In a plea to all software developers, “you have nothing to fear from allowing your software to be virtualized.” We are not trying to steal your software, we’re just trying to maximize our investment. Let alone allow us to be better prepared for disaster recovery. In fact, by making it difficult/impossible to virtualize is going to cost you money in the long run as I will strongly denounce your product and actively push our company (and others I deal with) to avoid your products and find alternatives that support virutalization.

Virtualization Begins

For about the past nine months I’ve been working on growing the use of virtualiztion within my firm. We had dabbled with virtualizing a couple of misc. application/development servers with the first release of VMWare Server, but I knew that in order to consolidate the rest of environment, as well as better prepare us for disaster recovery that we needed to expand our server virtualization strategy. The solution that made the most sense at the time was a VMWare Infrastructure solution utilizing their ESX platform.

The question was how to move forward without spending tons of money (and avoiding all of the politics involved in deploying a solution). The solution arose through the timing on our computer leases. We lease the majority of our computer equipment for three years. It just so happened that as I was looking to move forward, one of our major leases came up for replacement. To make it even better, not only did I have three servers that were due for swapping (and great candidates for virtualizing), but three years earlier we were forced in to ordering a large batch of workstation class computers. This time, with the advancement of technology, we no longer needed that class of machine.

With my good fortune, I was able to replace the three servers with two new servers (albeit much beefier units) along with the full ESX suite for both, and workstations with much better (thanks to Intel’s Core2Duo chips) desktop class units for basically the same monthly payment we already spending. It was a really win-win for company.

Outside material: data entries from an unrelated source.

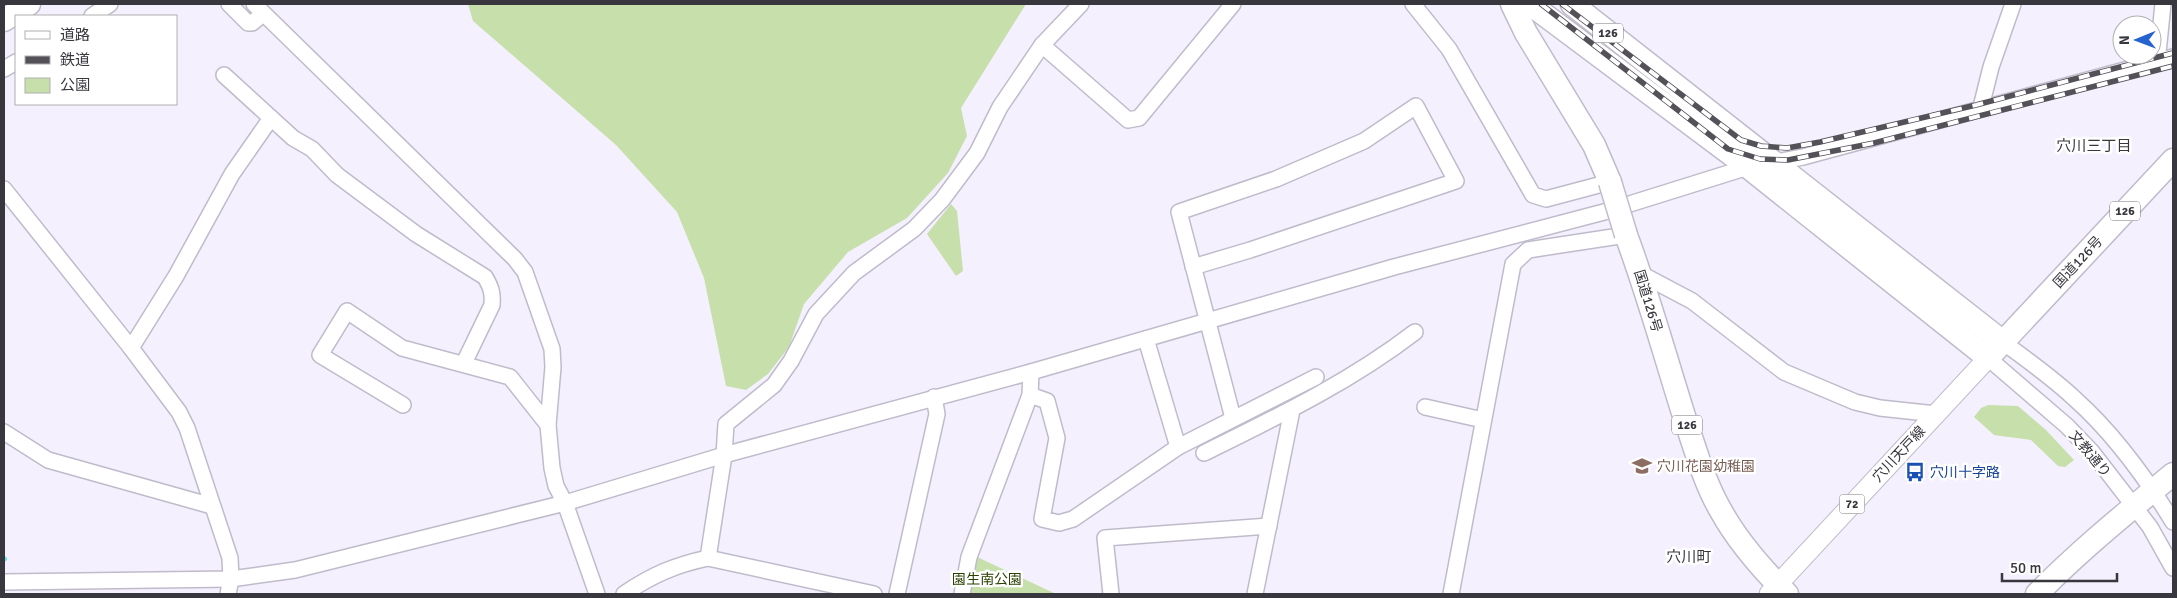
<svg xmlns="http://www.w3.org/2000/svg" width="2177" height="598" font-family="Signika,'Noto Sans JP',sans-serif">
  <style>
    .green { fill: #c7e0ab }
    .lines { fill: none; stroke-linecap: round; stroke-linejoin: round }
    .stream { stroke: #5de9ee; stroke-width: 4.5 }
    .minor-casing { stroke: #c0bbcb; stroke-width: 18 }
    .major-casing { stroke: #c0bbcb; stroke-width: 21 }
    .highway-casing { stroke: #c0bbcb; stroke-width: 25 }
    .minor { stroke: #fff; stroke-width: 15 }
    .major { stroke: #fff; stroke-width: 19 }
    .highway { stroke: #fff; stroke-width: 22 }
    .rail-casing { stroke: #545159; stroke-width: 5.5 }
    .rail { stroke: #fff; stroke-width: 4; stroke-dasharray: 11; stroke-linecap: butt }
    .highway-bridge-casing { stroke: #c0bbcb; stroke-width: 25; stroke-linecap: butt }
    .highway-bridge { stroke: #fff; stroke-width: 22 }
    .labels { text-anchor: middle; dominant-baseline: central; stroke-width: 5; stroke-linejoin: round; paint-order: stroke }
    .shield { fill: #fff; stroke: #747378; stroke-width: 1 }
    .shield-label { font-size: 12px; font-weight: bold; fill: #39373e }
    .street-label { font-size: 14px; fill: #39373e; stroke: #fff }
    .education-label { font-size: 14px; fill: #785e54; stroke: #fff; text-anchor: start }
    .transit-label { font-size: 14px; fill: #164399; stroke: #fff; text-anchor: start }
    .park-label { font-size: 14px; fill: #2a4000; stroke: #fff }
    .neighbourhood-label { font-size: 15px; fill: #39373e; stroke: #fff }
  </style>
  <rect width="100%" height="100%" fill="#f4f0fd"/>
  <g class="green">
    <polygon points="468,4 1026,4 961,108 967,136 948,173 907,218 848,252 804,304 789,347 768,374 746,390 726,386 704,278 677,212 616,145 473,21"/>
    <polygon points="951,204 957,211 963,271 956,276 927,234"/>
    <polygon points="1988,405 2018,406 2046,430 2074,460 2065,467 2058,466 2031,440 1994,435 1974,417 1981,408"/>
    <polygon points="975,556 1056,594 968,594"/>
  </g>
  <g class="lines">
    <polyline class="stream" points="4,558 5,559"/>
    <defs>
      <g id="minor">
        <polyline points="229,4 248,23 252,23 263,14"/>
        <polyline points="254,4 515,259 525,272 552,349 553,367 548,425 552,468 556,486 565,503 597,594"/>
        <polyline points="1413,4 1449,49 1533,195 1546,199 1610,182"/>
        <polyline points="92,16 110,4"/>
        <polyline points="1042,45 1128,120 1139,118 1233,4"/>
        <polyline points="2157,62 2163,4"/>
        <polyline points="4,69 16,62"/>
        <path d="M 224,75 L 293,138 L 312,149 L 337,175 L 416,234 L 485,277 C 491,287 493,293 492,305 L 464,363"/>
        <polyline points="1981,107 1991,67 2013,4"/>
        <polyline points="4,189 131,348 179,412 187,428 230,558 231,579 228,594"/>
        <polyline points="1193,267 1250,250 1456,181 1416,106 1364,141 1276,179 1179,212 1233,418"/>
        <polyline points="1641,274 1692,301 1784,372 1855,402 1880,408 1936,414"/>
        <polyline points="1146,339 1178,447"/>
        <path d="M 2003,342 C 2027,360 2053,378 2075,399 C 2113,433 2146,478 2173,522"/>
        <polyline points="131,348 176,276 232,174 271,118"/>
        <polyline points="1988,358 2067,426 2092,452 2150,527 2173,568"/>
        <polyline points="1030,395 1047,401 1057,438 1042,519 1059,523 1073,519 1178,447 1316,377"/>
        <polyline points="403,405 320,355 347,311 402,348 510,377 548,425"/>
        <polyline points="1425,407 1483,420"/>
        <polyline points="4,432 48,460 212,506"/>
        <path d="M 1204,453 C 1277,417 1350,382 1415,332"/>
        <polyline points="708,558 724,455 726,424 774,385 791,361 816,314 854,273 914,229 942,200 977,153 1000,107 1042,45 1081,4"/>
        <polyline points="4,582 231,579 295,570 565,503 724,455 1031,372 1394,267 1604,212 1748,167 1803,157 2173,57"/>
        <path d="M 624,594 C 652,575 675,565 708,558 L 874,594"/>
        <polyline points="897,594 937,414 934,397"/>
        <polyline points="962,594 969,557 1030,395 1031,372"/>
        <polyline points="1111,594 1105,538 1269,526"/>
        <polyline points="1255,594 1292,410"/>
        <polyline points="1451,594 1513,264 1528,250 1626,235"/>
      </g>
      <polyline id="major" points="1769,594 1988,358"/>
      <g id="highway">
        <polyline points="1512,4 1526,33 1594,145 1610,182"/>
        <polyline points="1530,4 1748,167 1988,358 2173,160"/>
        <polyline points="1572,4 2003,342"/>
        <polyline points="4,20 29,4"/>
        <path d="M 1626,235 C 1648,294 1665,356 1684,416 C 1695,448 1704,482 1721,511 C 1738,542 1763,570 1787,594"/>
        <path d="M 2037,594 C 2081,549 2125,514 2173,474"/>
      </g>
    </defs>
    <use href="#minor" class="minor-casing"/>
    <use href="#major" class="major-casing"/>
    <use href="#highway" class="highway-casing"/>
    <use href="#minor" class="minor"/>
    <use href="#major" class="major"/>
    <use href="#highway" class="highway"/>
    <defs>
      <g id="rail">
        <polyline points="1541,4 1728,149 1760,159 1788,160 1874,143 2173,66"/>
        <polyline points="1562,4 1741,140 1761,146 1787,148 1820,142 1976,105 2173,53"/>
      </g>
    </defs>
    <use href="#rail" class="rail-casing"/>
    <use href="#rail" class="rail"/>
    <defs>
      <polyline id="highway-bridge" points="1610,182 1626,235"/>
    </defs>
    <use href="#highway-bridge" class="highway-bridge-casing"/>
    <use href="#highway-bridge" class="highway-bridge"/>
  </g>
  <defs>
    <symbol id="school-bare" viewBox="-9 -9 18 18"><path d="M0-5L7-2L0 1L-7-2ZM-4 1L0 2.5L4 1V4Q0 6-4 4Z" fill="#8d6e63" stroke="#fff" stroke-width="2.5" paint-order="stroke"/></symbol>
    <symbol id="bus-bare" viewBox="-9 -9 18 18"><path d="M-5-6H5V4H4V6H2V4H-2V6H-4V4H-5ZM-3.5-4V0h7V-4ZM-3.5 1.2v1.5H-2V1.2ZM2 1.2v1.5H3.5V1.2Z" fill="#1a4fb4" stroke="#fff" stroke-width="2.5" paint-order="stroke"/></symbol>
  </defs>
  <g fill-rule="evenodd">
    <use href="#school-bare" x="1628" y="452" width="28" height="28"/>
    <use href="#bus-bare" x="1901" y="458" width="28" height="28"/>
  </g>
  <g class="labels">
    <g class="shield">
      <rect x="1593" y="23.5" width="30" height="19" rx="4"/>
      <rect x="2110" y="201.5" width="30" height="19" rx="4"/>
      <rect x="1672" y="415.5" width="30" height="19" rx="4"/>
      <rect x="1839.5" y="494.5" width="25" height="19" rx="4"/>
    </g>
    <g class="shield-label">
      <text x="1608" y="33">126</text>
      <text x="2125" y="211">126</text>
      <text x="1687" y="425">126</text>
      <text x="1852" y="504">72</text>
    </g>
    <g class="street-label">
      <text transform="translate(2078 262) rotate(-47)">国道126号</text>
      <text transform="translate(1648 301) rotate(73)">国道126号</text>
      <text transform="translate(1899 454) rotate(-47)">穴川天戸線</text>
      <text transform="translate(2090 454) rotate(50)">文教通り</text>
    </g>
    <g class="education-label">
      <text x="1657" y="466">穴川花園幼稚園</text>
    </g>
    <g class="transit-label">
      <text x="1930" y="472">穴川十字路</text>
    </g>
    <g class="park-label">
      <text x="987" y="579">園生南公園</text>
    </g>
    <g class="neighbourhood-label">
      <text x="2094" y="146">穴川三丁目</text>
      <text x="1689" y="557">穴川町</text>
    </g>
  </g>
  <rect width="2177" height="598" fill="none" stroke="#39373e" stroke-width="10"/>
  <rect x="15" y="15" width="162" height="90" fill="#ffffff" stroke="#b0afb2"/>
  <rect x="25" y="31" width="25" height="8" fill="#ffffff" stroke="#b0afb2"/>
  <text x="60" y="40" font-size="15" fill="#39373e">道路</text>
  <rect x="25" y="56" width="25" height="8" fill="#545159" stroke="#b0afb2"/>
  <text x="60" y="65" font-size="15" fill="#39373e">鉄道</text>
  <rect x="25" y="78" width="25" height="15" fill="#c7e0ab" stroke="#b0afb2"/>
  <text x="60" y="90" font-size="15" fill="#39373e">公園</text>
  <g transform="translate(2137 40) rotate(269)"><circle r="24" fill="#ffffff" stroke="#b0afb2"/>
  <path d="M0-4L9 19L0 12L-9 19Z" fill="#2663d0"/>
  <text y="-8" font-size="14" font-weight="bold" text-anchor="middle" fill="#39373e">N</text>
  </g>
  <path d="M2002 573v8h115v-8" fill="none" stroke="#39373e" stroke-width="2.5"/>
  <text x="2010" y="573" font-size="15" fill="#39373e" stroke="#ffffff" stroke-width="4" paint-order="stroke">50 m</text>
</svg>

In some upcoming posts I plan to highlight our journey, cover some of the sites that helped us to get where we are, discuss where we are going, and finally highlight some of the difficulties and frustrations that we still face.

NetApp Simulator Disk Fix

One of the great things about NetApp is that you can actually run fully functional Data OnTap Simulator of their storage appliances on any UNIX machine. It is a great way to test their product suite and demo up solutions before deploying to your production environment. I do have one minor gripe that is that you have to have a NOW account (NetApp’s Customer Portal) before you can download, and to get that you have to be a customer with registered product so evaluating before your first box arrives is impossible unless you can get you VAR to get you a copy.

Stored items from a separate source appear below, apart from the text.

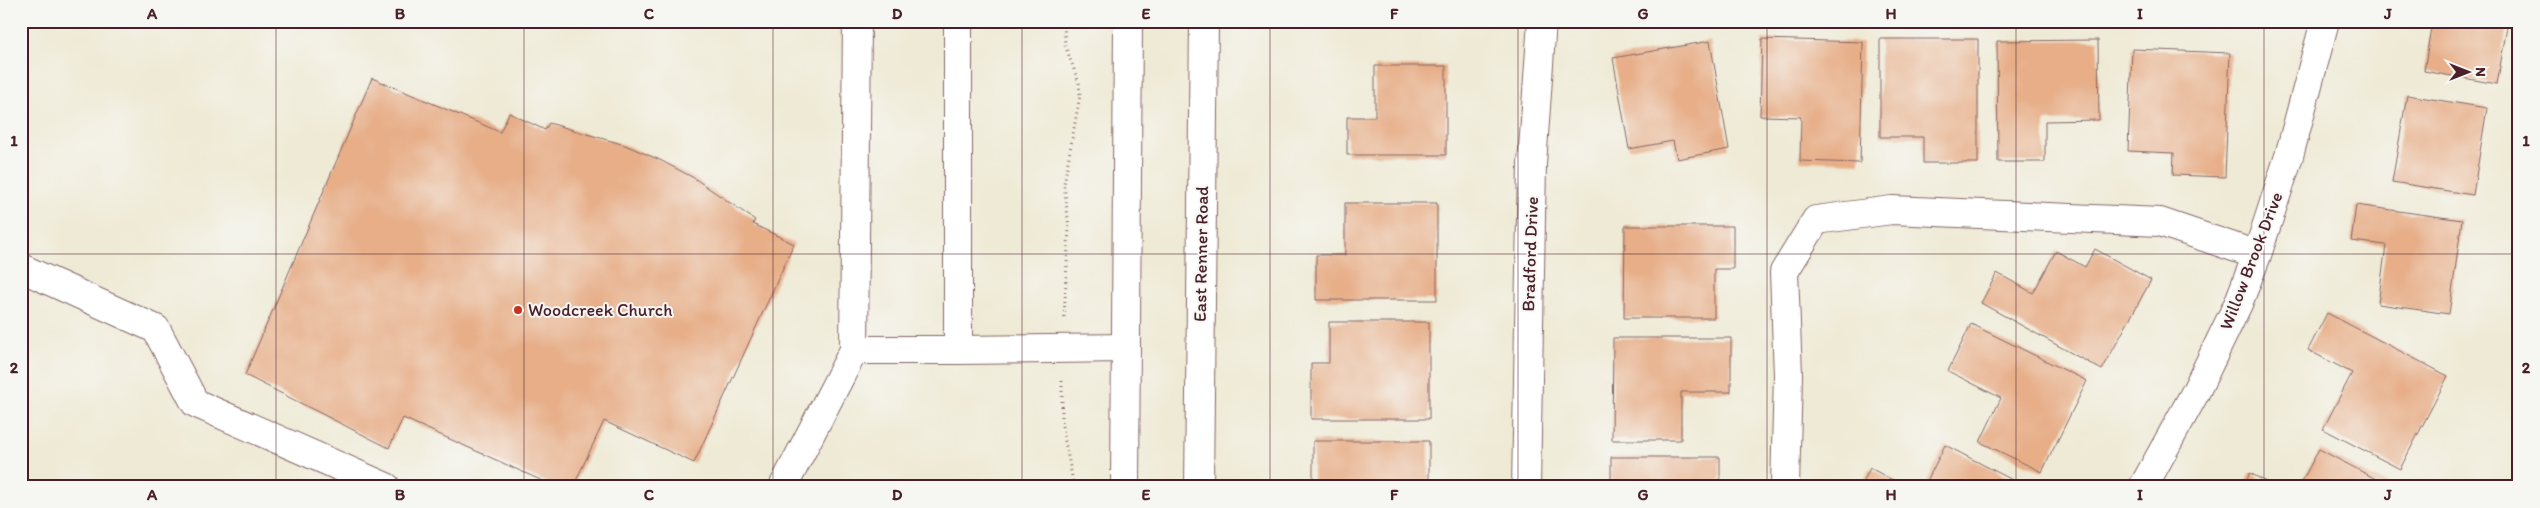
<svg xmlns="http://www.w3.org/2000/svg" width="2540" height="508" font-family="Itim,sans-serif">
  <rect width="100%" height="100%" fill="#f6f6f2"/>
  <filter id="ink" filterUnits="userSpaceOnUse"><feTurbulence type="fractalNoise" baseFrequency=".02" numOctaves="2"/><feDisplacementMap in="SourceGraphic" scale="10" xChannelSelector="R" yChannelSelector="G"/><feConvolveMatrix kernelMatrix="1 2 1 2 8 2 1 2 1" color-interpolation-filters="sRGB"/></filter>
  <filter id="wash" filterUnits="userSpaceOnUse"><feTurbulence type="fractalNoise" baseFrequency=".0096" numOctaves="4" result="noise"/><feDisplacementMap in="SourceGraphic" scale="20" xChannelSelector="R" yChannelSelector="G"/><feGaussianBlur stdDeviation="1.12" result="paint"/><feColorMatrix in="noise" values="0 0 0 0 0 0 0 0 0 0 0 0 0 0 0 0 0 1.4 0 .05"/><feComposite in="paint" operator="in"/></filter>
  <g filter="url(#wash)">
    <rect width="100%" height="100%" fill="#efead5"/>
    <g id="blocks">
      <path fill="#e7ae88" d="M2432 21H2508L2497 84 2424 71Z
        M1762 39 1863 42 1860 163 1800 161 1801 117 1760 116Z
        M1880 39H1978V163H1923V137H1880Z
        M2098 40 2099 120 2045 121V162H1998L1997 41Z
        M1710 41 1729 149 1677 159 1673 141 1629 149 1613 58Z
        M2132 49 2230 53 2225 177 2173 175 2174 153 2128 151Z
        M1375 66H1446V155H1347V117H1375Z
        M372 78 500 132 509 113 545 130 549 123 625 145 660 160 694 178 755 220 753 224 794 244 694 463 604 421 573 487H556L403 418 389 448 245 375Z
        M2407 95 2487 108 2473 195 2392 182Z
        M1345 203H1437V300H1316V255H1345Z
        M2356 205 2462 220 2449 314 2378 304 2386 245 2351 241Z
        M1625 226H1733V269H1714V318H1624Z
        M2095 249 2151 280 2102 370 1981 303 1997 273 2033 293 2056 251 2085 267Z
        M2327 313 2448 376 2400 469 2323 429 2352 373 2308 350Z
        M1329 322H1429V419H1311V363H1329Z
        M1971 324 2087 381 2042 472 1980 442 2001 398 1948 371Z
        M1613 338H1731V392H1681V440H1612Z
        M1313 441H1429V487H1313Z
        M1945 445 2026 487H1924Z
        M2319 449 2391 487H2299Z
        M1611 457H1720V487H1611Z
        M1870 468 1906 487H1861Z
        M2250 473 2275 487H2243Z"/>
    </g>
  </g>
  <g filter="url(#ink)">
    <use href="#blocks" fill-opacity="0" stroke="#846666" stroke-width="1"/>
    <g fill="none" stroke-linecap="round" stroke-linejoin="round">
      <g stroke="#846666" stroke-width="30">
        <path id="minor" d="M857 21 854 350H958
          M958 21V350L1126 348
          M21 268 156 329 195 403 386 487
          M783 487 854 350
          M1526 487 1532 164 1542 21
          M1785 487 1788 375 1784 272 1816 220 1892 210 2160 222 2257 255
          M2143 487 2195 393 2238 304 2257 255 2289 156 2325 21"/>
      </g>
      <g stroke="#846666" stroke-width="30">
        <path id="major" d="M1125 487 1128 21
          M1199 487 1204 21"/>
      </g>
      <path stroke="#846666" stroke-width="3" stroke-dasharray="1 4" stroke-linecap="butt" d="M1064 317 1069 228 1064 184 1080 95 1079 83 1065 45 1064 21
        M1062 381V426L1074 487"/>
      <use href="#minor" stroke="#fff" stroke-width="28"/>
      <use href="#major" stroke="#fff" stroke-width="28"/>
    </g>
  </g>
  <path fill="none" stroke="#4a1f2b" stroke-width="1" stroke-opacity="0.55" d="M276 21V487M524 21V487M773 21V487M1022 21V487M1270 21V487M1518 21V487M1767 21V487M2016 21V487M2264 21V487M21 254H2519"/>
  <circle fill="#c8321e" stroke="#f6f6f2" stroke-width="2" cx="518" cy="310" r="5"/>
  <g text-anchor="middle" stroke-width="4" stroke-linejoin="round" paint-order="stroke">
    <g font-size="18" fill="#4a1f2b" stroke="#f6f6f2">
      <text transform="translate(1201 254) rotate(-89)" y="6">East Renner Road</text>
      <text transform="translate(1530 254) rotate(-88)" y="6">Bradford Drive</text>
      <text transform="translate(2251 261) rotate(-69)" y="6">Willow Brook Drive</text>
    </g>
    <g font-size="18" fill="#4a1f2b" stroke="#f6f6f2" text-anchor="start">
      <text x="528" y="316">Woodcreek Church</text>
    </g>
  </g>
  <rect width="2540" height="508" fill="none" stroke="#f6f6f2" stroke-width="55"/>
  <g transform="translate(2468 72) rotate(90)" stroke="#f6f6f2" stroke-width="4" paint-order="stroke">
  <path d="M0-4L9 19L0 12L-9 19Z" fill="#4a1f2b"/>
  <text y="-8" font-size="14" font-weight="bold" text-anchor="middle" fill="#4a1f2b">N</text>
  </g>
  <rect x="28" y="28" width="2484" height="452" fill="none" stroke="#4a1f2b" stroke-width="2"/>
  <g font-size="16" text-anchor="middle" font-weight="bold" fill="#4a1f2b">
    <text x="152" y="19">A</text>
    <text x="400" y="19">B</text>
    <text x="649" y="19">C</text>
    <text x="897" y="19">D</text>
    <text x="1146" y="19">E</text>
    <text x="1394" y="19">F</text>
    <text x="1643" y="19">G</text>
    <text x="1891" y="19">H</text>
    <text x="2140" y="19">I</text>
    <text x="2388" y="19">J</text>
    <text x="14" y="146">1</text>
    <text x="2526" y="146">1</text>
    <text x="14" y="373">2</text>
    <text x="2526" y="373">2</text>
    <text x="152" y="500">A</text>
    <text x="400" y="500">B</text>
    <text x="649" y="500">C</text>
    <text x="897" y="500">D</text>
    <text x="1146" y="500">E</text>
    <text x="1394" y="500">F</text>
    <text x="1643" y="500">G</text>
    <text x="1891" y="500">H</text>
    <text x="2140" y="500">I</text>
    <text x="2388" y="500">J</text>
  </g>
</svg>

Anyway, I’ve had a problem with the last couple of simulators that I have set up. When I create additional “disk” during the setup, they always come in as failed when actually start the simulator running. I first experienced this running as virtual machine on a VMWare server, and then on a actual hardware linux box. I was getting errors similar to the following:

Disk v4.28 Shelf ? Bay ? [NETAPP VD-1000MB-FZ-520 0042] S/N [66324112] has no valid labels. It will be taken out of service to prevent possible data loss.

I finally found a solution in the following comment on Scott Lowe’s blog entry about NetApp and ESX Server.

Once the simulator is running here are the commands that I use to get the disks back into a operational state:

>priv set diag
*>disk unfail -s v4.19

I repeat for each disk that I want to recover. When they are all unfailed, I follow that with a disk zero spares I’m not sure that is really needed but it guarantees that the disk are good to go. At this point I’m all set to use the disks however I want.